All that said, I think there's some really great stuff in here. For starters, LIFEFORCE is a picture that moves, and moves fast and lean for much of its running time, so even though you may not know what the hell is going on, you're caught up enough to just go with it. Many of the action and horror set pieces are pretty effective and there's enough excitement to keep the tension palpable. There are also a few great individual scenes, like the one where Patrick Stewart's all drugged up, that earn your respect out of their legitimate quality but don't make you think, "Man, if only the rest of the movie wasn't so silly". And you can't discuss LIFEFORCE without talking about Henry Mancini's superb score, with a fantastic march that remains one of my favorites. Mancini did indeed come across as a strange choice to score the film (he had done thrillers, but never any outright sci-fi or horror), and yet he delivered one of his best scores, although I've got to wonder just what the hell it is he thought of the movie itself.

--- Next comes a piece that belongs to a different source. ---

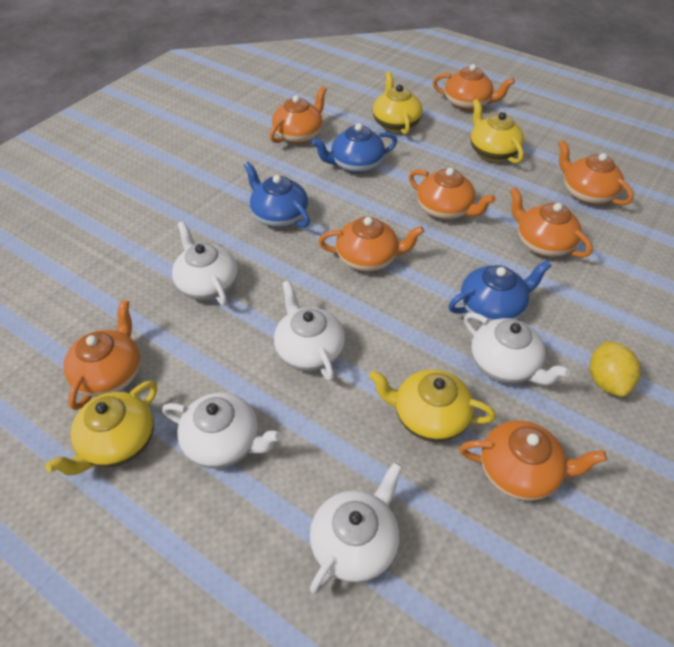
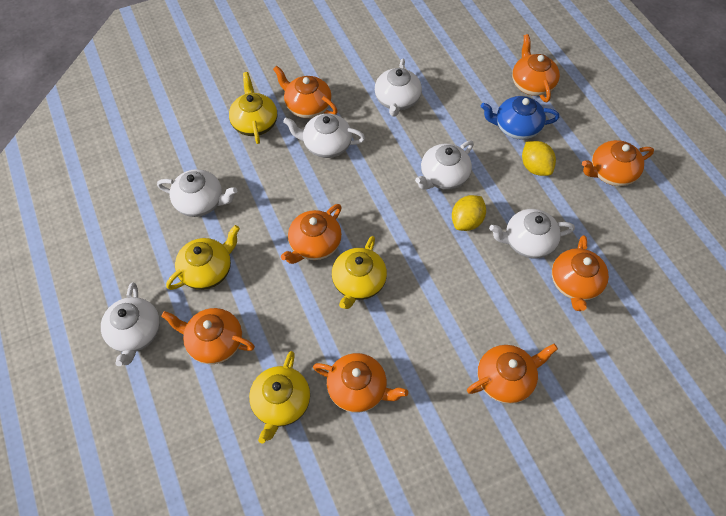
blue teapot: [244,162,310,227] [312,123,397,173] [449,260,551,321] = 3 -> [481,96,559,140] = 1
white teapot: [162,393,282,468] [172,221,238,306] [274,280,345,381] [310,462,402,594] [464,312,570,385] = 5 -> [101,282,160,366] [157,169,237,217] [283,114,365,158] [375,59,422,117] [415,140,474,190] [489,209,575,258] = 6
yellow lemon: [590,341,641,397] = 1 -> [452,195,486,231] [522,141,556,176] = 2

When the film was cut by Tri-Star, its U.S. distributor, it was re-scored with some new music by Michael Kamen, but thankfully MGM's 1995 laserdisc release (and the subsequent DVD, still in print) retained the original director's cut and Mancini score . LIFEFORCE was pretty out there at 101 minutes, but now at 118 it's even crazier and even better, and thank goodness MGM also struck a new 35mm print of this version (which I saw at QT Fest in 2001), making it the only one they lend out for theatrical engagements. All is well with the world.

I think Hooper understood that he had something to prove with LIFEFORCE and he honestly did give it his all and delivered the best picture he could. Sure, the movie's batshit insane, but it's the best kind of batshit insane movie you can possibly have and I'll always have a soft spot in my heart for it. After THE APPLE, it's my favorite Cannon movie.